Above: The nearly finished masthead fitting Captain Watson fabricated using the lost foam method of creating custom parts.
Here’s another use of the lost foam method to produce a custom part with a molded interior cavity. In this case, the part was a masthead fitting to hold an internal sheave and provide a route for the halyard to pass. This method can be adapted to a variety of other applications, as demonstrated in Fabricating an Airscoop.
Making the Foam Mold for the Masthead Fitting
The first step was to make a full-size drawing of the fitting to use as a reference for manufacturing. Using the drawing, I fashioned Styrofoam to represent the fitting’s internal void. I bonded pieces of foam together to produce a billet of sufficient size, using the bond lines for a centerline to aid in measurements. (By using more layers of foam, you could use the additional glue lines on each side of the centerline to produce contour lines for additional shaping guides.) From the drawing, I made templates of the two side views. I taped them to the foam billet so I could rough out the mold on a band saw. Then I rounded over and smoothed the corners with sandpaper. I bonded the sculpted foam blank to a temporary base to facilitate handling and applied paste wax to the mold to fill the porosity of the foam. This was done to produce a smoother surface and promote the release of the laminate later on.
The Masthead Fitting’s Design Requirements
- It must fit within an existing spar size and shape.
- It must have sufficient wall thickness to bear expected forces.
- It must house the sheave and provide adequate room to internally route the halyard.
- It must offer an attachment point for the topping lift.
Applying the Fabric
I wet out strips of woven graphite fiber reinforcement and pressed them into the thickened mixture until I achieved an estimated thickness of ¼”. (Any more than this could have resulted in excessive exothermic temperatures.) While the laminate was still wet, I covered it with plastic (a freezer bag) and wrapped it with self amalgamated tape. This consolidated the laminate, extruding excess resin out the bottom. Reducing resin content to around 45% resin/55% fiber improves mechanical properties. Then I allowed it to cure.
I removed the cured part from the temporary base and dug out the foam with a carving chisel, hand-held rotary tool (Dremel™), file, and knife. As I approached the wax-covered exterior surface of the mold (now the interior surface of the masthead fitting), the foam fell off, revealing and replicating the sculpted surface.

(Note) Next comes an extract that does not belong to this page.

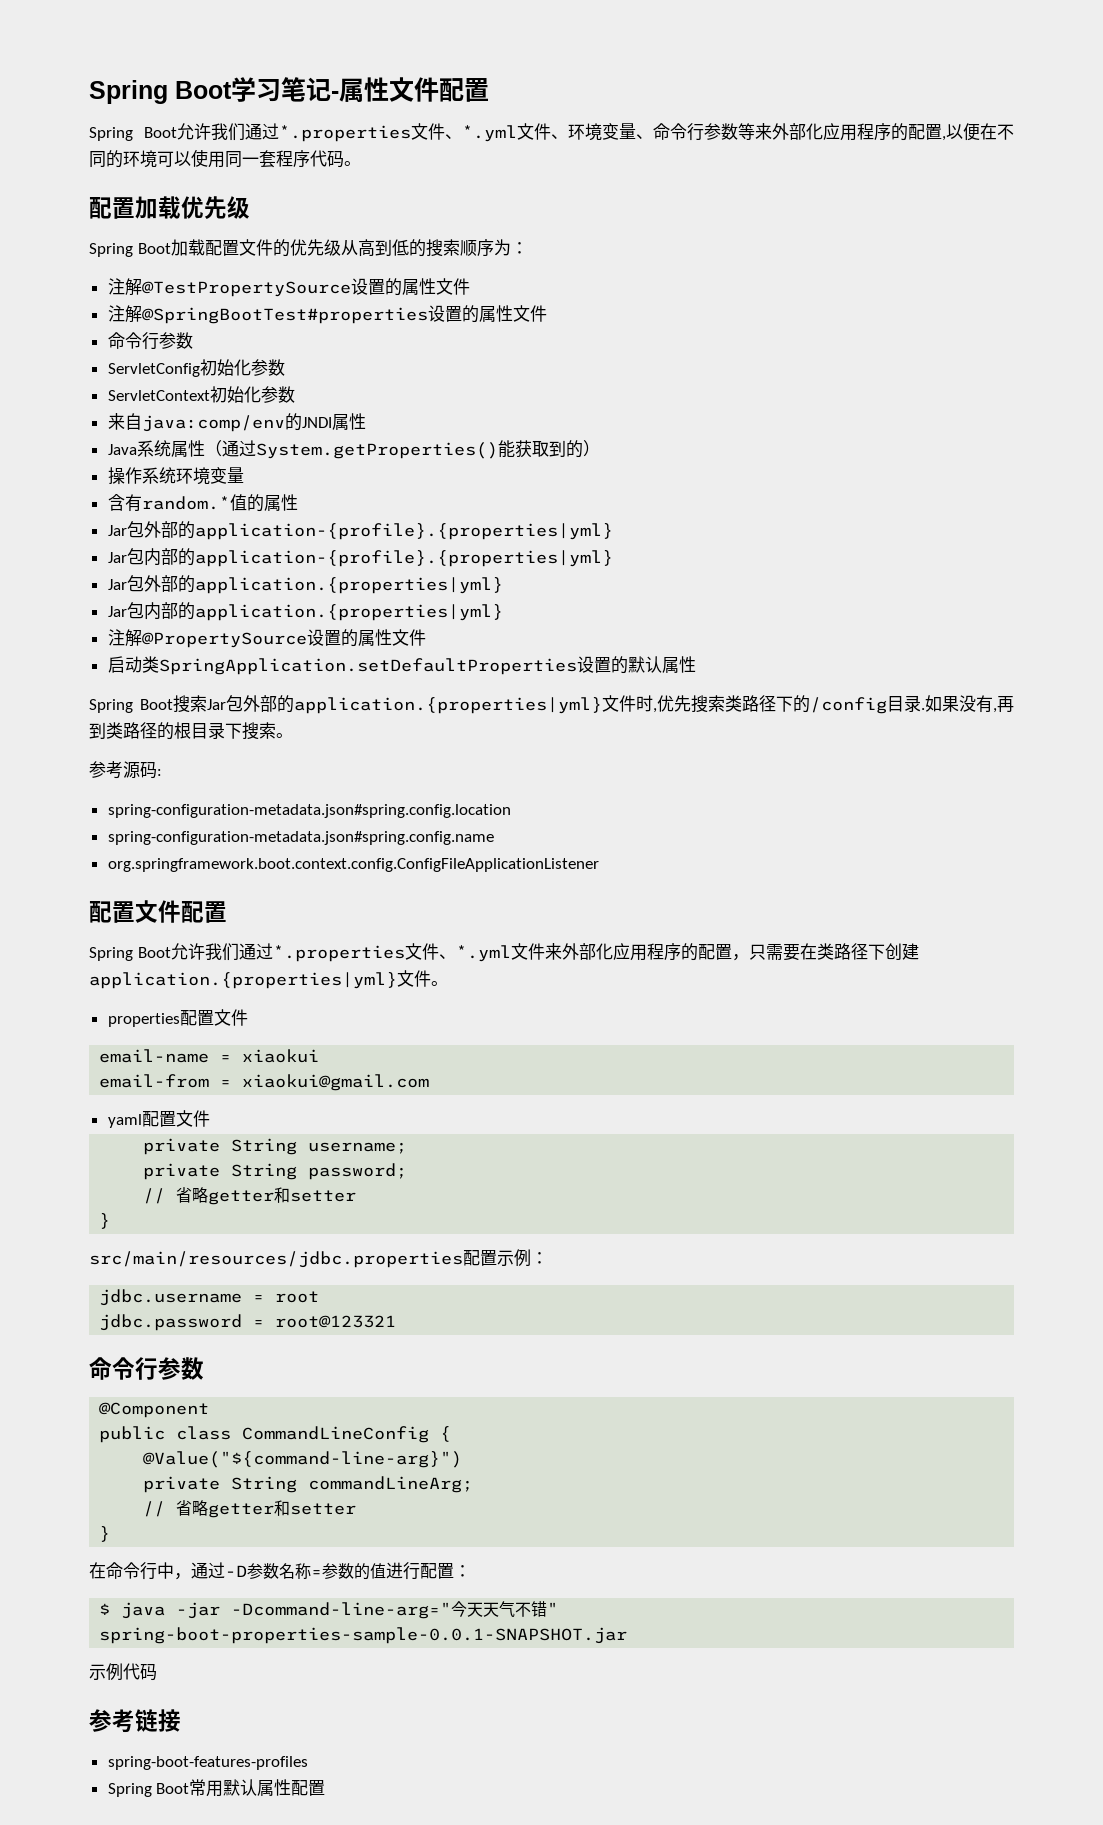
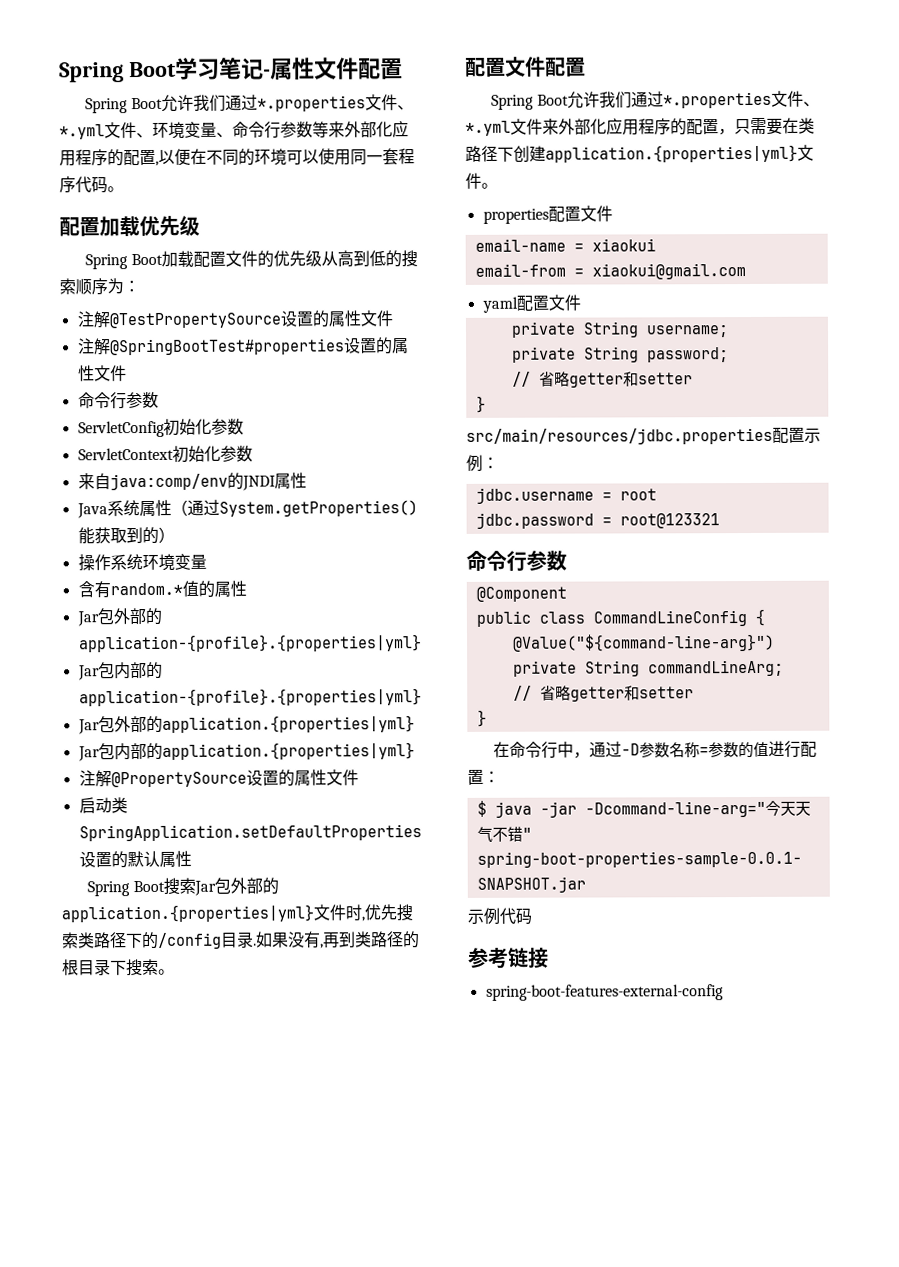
[89,761,162,779] [107,804,511,818] [107,831,494,845] [107,858,599,872] // 参考源码: // spring-configuration-metadata.json#spring.config.location // spring-configuration-metadata.json#spring.config.name // org.springframework.boot.context.config.ConfigFileApplicationListener -> (175, 971) none
[107,1756,308,1770] [107,1779,326,1797] spring-boot-features-profiles // Spring Boot常用默认属性配置 -> [485,984,724,1001] spring-boot-features-external-config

Then, I applied additional layers of fabric. I first applied another thickened epoxy/406/423 layer, which helped span minute surface irregularities.
I used braided reinforcing material for these layers, taking care to overlap and align successive layers. The tape was produced by cutting braided sleeve material. With braid, fiber orientation can be adjusted simply by compressing or tensioning the material. I used templates made from the drawing to aid in establishing the finished shape/size. Round templates produced from paper towel core made for accurate sizing of round sections. After achieving the shape I wanted, I allowed the final layers of fabric to cure.
I located the sheave axle hole by measuring off the drawing with calipers. I first drilled the holes undersized to check for accuracy with the real part and then drilled to the axle size. You can make the topping lift of various materials; in this instance, I stitched some nylon line together and wrapped it with thread for flexibility and lightweight. I bonded the fiber part of the line to the crown of the fitting and covered it with fairing compound and a layer of braided tape.
Mounting the Masthead Fitting
To prevent obstructing the passage with adhesive when the fitting is installed into the top of the mast, I inserted a common balloon covered with a thin layer of Vaseline™ down into the cavity. I inflated it after the fitting was inserted into the masthead, thereby pressing any invading excess adhesive against the spar and out of the way of the halyard. The balloon also exerted sufficient force to prevent any minute movement from the fitting’s intended location until cure-up was achieved. The Vaseline made it easy to remove the deflated balloon after everything had cured.
Final blending and touch-up was done after cure-up, and a cover of carbon fiber braided sock was applied as further reinforcement. After a final coating and sanding, the fitting was primed and painted.